ZnO films can be electrodeposited cathodically from aqueous zinc salt solutions in the presence of oxidants like O₂. The electrodeposition of nanoporous ZnO was first demonstrated using water-soluble organic dye molecules with anionic groups, which adsorb on the growing ZnO surface, as additives. Especially the dye eosin Y as additive was found to cause a high porosity. In this study we have varied the pore size of the eosin-templated films by addition of anionic surfactants and variation of the supporting salt and its concentration.
The cations of the supporting salt interact with the dye molecules in the electrodeposition bath in competition to dye interaction with the ZnO surface. Consequently, more dye molecules are incorporated in the films at lower supporting salt concentrations. The incorporation of more dye molecules in turn leads to a finer porous structure of the ZnO, i.e. the formation of smaller pores and ZnO domains. The same effect is achieved by use of larger cations.
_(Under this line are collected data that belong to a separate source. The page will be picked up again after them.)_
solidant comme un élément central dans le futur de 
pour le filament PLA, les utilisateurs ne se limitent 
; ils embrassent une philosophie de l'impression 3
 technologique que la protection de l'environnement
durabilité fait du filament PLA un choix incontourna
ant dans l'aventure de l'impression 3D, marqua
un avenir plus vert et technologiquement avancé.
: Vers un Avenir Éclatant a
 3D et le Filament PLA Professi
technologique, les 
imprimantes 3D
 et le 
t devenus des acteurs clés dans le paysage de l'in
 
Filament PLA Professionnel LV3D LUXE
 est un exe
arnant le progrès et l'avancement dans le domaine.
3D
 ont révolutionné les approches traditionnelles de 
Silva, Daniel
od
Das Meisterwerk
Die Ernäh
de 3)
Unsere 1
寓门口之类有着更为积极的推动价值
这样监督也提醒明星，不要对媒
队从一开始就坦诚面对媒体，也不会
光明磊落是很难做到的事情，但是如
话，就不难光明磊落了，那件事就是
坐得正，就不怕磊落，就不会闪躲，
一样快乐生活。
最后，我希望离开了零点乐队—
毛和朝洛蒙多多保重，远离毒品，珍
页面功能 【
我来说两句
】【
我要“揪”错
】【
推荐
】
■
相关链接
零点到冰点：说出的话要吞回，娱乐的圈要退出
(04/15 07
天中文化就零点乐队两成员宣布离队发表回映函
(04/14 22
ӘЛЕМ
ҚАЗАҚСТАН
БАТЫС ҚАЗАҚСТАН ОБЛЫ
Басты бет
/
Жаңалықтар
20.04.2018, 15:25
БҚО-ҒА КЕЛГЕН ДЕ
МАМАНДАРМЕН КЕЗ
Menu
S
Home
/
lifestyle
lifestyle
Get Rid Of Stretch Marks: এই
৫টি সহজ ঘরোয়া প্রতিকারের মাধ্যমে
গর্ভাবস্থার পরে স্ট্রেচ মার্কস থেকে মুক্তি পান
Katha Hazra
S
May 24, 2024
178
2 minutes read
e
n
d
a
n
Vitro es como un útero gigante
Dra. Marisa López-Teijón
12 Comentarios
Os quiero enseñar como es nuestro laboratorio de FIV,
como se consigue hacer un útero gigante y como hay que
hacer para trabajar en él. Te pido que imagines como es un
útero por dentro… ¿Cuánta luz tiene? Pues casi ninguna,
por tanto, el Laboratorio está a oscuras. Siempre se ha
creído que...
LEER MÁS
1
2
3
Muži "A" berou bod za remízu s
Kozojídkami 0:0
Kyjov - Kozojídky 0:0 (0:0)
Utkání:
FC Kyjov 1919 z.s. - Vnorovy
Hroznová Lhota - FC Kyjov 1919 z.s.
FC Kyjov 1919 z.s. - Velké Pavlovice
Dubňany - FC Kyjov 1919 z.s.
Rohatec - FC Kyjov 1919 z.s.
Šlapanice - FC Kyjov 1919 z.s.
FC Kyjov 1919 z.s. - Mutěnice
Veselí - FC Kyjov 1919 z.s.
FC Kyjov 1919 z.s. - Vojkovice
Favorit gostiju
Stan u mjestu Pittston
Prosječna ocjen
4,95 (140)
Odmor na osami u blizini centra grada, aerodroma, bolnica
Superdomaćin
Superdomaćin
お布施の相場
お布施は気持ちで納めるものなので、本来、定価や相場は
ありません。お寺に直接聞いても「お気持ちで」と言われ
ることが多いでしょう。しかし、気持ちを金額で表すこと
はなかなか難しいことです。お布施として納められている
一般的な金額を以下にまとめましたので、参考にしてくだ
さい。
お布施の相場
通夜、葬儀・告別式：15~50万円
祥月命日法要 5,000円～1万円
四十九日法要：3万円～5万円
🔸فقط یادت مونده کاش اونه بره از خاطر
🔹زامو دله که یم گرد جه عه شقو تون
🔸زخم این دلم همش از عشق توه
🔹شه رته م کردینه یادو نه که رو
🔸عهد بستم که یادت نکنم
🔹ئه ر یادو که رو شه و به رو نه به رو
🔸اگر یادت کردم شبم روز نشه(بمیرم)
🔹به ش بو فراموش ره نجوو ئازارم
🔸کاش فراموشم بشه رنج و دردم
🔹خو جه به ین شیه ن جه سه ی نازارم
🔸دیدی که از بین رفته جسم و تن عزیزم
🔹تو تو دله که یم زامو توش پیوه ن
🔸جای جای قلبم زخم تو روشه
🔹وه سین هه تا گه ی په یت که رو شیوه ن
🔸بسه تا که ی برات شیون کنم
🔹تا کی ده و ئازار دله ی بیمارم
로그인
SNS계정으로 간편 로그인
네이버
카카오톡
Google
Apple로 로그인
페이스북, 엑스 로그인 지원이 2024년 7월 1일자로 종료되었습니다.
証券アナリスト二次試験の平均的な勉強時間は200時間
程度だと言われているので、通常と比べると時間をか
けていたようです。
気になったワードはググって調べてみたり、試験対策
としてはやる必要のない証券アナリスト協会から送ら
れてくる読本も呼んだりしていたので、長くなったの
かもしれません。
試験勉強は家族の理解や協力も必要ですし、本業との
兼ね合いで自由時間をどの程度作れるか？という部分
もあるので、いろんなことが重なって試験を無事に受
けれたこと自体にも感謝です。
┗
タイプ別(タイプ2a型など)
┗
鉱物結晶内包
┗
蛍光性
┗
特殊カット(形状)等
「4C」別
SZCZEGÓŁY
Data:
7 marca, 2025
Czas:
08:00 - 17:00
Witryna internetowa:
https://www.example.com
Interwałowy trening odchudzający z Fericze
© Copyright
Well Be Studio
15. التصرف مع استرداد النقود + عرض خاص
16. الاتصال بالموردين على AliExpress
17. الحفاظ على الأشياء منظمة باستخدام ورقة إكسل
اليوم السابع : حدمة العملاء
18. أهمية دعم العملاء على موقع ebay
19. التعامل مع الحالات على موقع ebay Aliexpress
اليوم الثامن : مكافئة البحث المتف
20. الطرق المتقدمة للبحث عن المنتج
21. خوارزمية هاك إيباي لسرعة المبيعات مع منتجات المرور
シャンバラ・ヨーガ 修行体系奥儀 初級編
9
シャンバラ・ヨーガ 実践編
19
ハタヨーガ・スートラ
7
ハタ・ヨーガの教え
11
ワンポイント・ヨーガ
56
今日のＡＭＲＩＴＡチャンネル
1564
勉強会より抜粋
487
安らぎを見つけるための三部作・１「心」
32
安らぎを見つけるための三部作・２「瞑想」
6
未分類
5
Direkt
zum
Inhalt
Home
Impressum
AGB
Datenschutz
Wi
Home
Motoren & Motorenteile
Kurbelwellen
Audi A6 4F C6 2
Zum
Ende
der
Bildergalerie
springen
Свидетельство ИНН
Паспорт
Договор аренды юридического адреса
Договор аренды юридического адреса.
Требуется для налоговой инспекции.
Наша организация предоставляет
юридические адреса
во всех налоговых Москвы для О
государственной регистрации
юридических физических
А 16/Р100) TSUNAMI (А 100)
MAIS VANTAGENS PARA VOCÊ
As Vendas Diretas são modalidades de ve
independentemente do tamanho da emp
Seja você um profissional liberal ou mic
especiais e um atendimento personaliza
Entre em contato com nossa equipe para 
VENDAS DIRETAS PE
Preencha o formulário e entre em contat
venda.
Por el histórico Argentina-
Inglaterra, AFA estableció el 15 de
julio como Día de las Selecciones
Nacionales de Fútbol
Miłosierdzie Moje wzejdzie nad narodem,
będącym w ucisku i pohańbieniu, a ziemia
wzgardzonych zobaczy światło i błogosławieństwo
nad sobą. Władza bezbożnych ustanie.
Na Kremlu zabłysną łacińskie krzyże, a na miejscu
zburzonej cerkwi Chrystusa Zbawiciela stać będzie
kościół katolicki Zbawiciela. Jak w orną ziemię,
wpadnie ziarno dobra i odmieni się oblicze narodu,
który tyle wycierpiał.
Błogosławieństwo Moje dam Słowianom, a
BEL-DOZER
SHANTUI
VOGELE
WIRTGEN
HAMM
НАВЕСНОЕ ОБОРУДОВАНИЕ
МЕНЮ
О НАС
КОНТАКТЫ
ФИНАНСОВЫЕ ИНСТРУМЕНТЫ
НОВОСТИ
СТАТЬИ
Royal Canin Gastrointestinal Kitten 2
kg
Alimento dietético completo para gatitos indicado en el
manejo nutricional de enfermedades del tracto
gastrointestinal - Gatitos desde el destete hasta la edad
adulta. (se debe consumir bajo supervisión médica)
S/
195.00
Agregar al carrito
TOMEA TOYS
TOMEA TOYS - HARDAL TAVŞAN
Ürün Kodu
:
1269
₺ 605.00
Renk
A significant increase in the pore size could be achieved by the use of cationic surfactants in combination with anionic eosin Y. Surfactant-dye interaction causes the formation of large aggregates, leading to pore sizes of up to ca. 50 nm (see figure), which would for example enable an easier pore filling for the preparation of solid-state solar cells. Interestingly, the surfactant without the dye does not lead to the formation of porous ZnO at all, showing the importance of the anionic group in eosin Y for interaction with the ZnO.